Kurator Björn Blauensteiner hat die Ausstellung unter dem Motto „made in Austria“ nach charakteristischen Aspekten gegliedert. Die Räume wurden dazu farblich ansprechend, aber verschieden gestaltet. Nach einem einleitenden Überblick geht es weiter zu Natur, Landschaft und Ausdruckskraft. Der Kenner mag dabei an die nicht näher definierte Donauschule denken und wird bald finden, dass diese Phänomene keineswegs auf den Donauraum beschränkt waren. Sogar aus den Niederlanden und aus Flandern waren Maler als „Artists in Residence“ hierzulande tätig. Expressionismus und Realismus pur hingegen sind „Der tote Leib Christi“ und eine „Johannesschüssel“ aus der Hand des Meisters von Mauer, wie überhaupt die zahlreichen Leidensdarstellungen zu allgemeiner Förderung der Frömmigkeit. Eine eigene Sektion ist Dürer in Österreich gewidmet, wozu freilich die Stadtansicht von Innsbruck gehört.

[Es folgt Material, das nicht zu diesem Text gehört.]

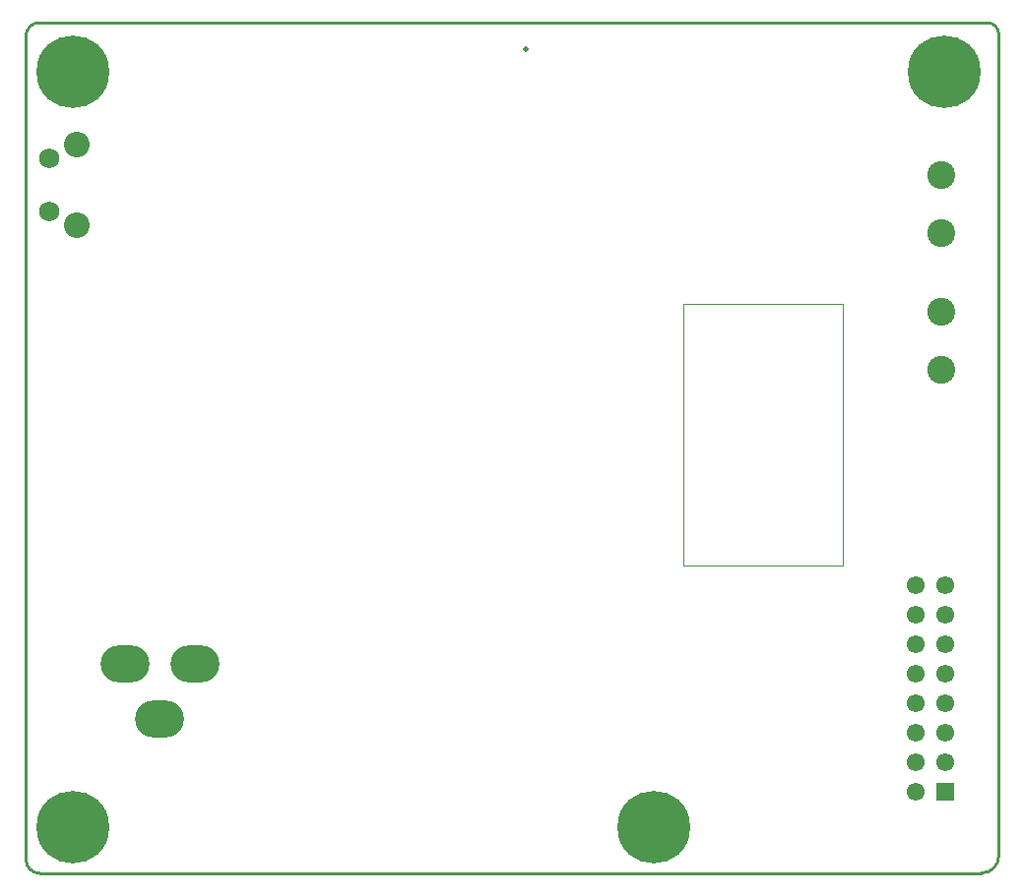
<source format=gbs>
G04*
G04 #@! TF.GenerationSoftware,Altium Limited,Altium Designer,25.8.1 (18)*
G04*
G04 Layer_Color=16711935*
%FSLAX24Y24*%
%MOIN*%
G70*
G04*
G04 #@! TF.SameCoordinates,E7C4B6EF-679D-40F3-B346-0123BADFF20E*
G04*
G04*
G04 #@! TF.FilePolarity,Negative*
G04*
G01*
G75*
%ADD13C,0.0100*%
%ADD17C,0.0039*%
%ADD39R,0.0610X0.0610*%
%ADD40C,0.0610*%
%ADD41C,0.0946*%
%ADD42O,0.1655X0.1261*%
%ADD43C,0.2461*%
%ADD44C,0.0680*%
%ADD45C,0.0867*%
%ADD46C,0.0197*%
D13*
X30787Y-1571D02*
G03*
X31359Y-999I0J572D01*
G01*
X31359Y26866D02*
G03*
X30975Y27250I-384J0D01*
G01*
X-1112Y27254D02*
G03*
X-1575Y26791I0J-463D01*
G01*
X-1575Y-1112D02*
G03*
X-1112Y-1575I463J0D01*
G01*
X31359Y-999D02*
X31359Y26866D01*
X30906Y27254D02*
X30975Y27250D01*
X-1112Y27254D02*
X30906Y27254D01*
X-1113Y-1575D02*
X30787Y-1575D01*
X-1575Y26791D02*
X-1575Y-1112D01*
D17*
X20669Y8858D02*
X26083D01*
X20669D02*
Y17717D01*
X26083Y8858D02*
Y17717D01*
X20669D02*
X26083D01*
D39*
X29547Y1189D02*
D03*
D40*
Y2189D02*
D03*
Y3189D02*
D03*
Y4189D02*
D03*
Y5189D02*
D03*
Y6189D02*
D03*
Y7189D02*
D03*
Y8189D02*
D03*
X28547Y1189D02*
D03*
Y2189D02*
D03*
Y3189D02*
D03*
Y4189D02*
D03*
Y5189D02*
D03*
Y6189D02*
D03*
Y7189D02*
D03*
Y8189D02*
D03*
D41*
X29409Y20118D02*
D03*
Y15472D02*
D03*
Y22087D02*
D03*
Y17441D02*
D03*
D42*
X4134Y5512D02*
D03*
X2953Y3661D02*
D03*
X1772Y5512D02*
D03*
D43*
X19685Y0D02*
D03*
X29528Y25591D02*
D03*
X0D02*
D03*
Y0D02*
D03*
D44*
X-787Y22638D02*
D03*
Y20866D02*
D03*
D45*
X138Y20374D02*
D03*
Y23130D02*
D03*
D46*
X15354Y26343D02*
D03*
M02*

</source>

Ausstellungsansicht Dürerzeit Foto: Sandro Zanzinger / Belvedere, Wien

Ausstellungsansicht Dürerzeit Foto: Sandro Zanzinger / Belvedere, Wien

Ein noch ungelöstes Rätsel stellen dazu Wandmalereien im Stephansdom. Es handelt sich um einen gemalten Flügelaltar, der durchaus Dürer oder seiner Werksstatt zugesprochen werden könnte. Das Porträt erlebte in diesen Tagen einen grundlegenden Wandel, wenn nicht überhaupt als solches seine Geburt. Es zeigt die Menschen mit Wiedererkennungseffekt. So wissen wir, wie der Maler Paul Dax ausgesehen hat, der einer der ersten war, der 1530 ein Selbstporträt geschaffen hat, dazu ein ungemein lebendiges, das einiges von seiner Persönlichkeit erraten lässt. Gesichter finden sich auch auf Münzen und Medaillen, von denen etliche Prachtstücke im jeweiligen Zusammenhang zu bewundern sind. Revolutionär war die Entdeckung der Perspektive und des Bildraums, der bisher zum guten Teil aus einem goldenen Himmel bestanden hat. Zum Gemälde Michael Pachers „Der heilige Laurentius“ (1465) ist auch die perspektivische Konstruktion zu sehen, ein absolutes Novum in unseren Breiten. Als verdientes Eigenlob darf der Hinweis seitens des Belvederes auf die gelungene Restaurierung eines Altarensembles mit gewölbten Flügeln betrachtet werden. Er wird erstmals vollständig präsentiert. Erschienen ist zu Ausstellung selbstverständlich auch ein Katalog, oder wie es Generaldirektorin Stella Rollig ausdrückt, ein Standardwerk für diese Zeit einer neuen Kunst in Österreich.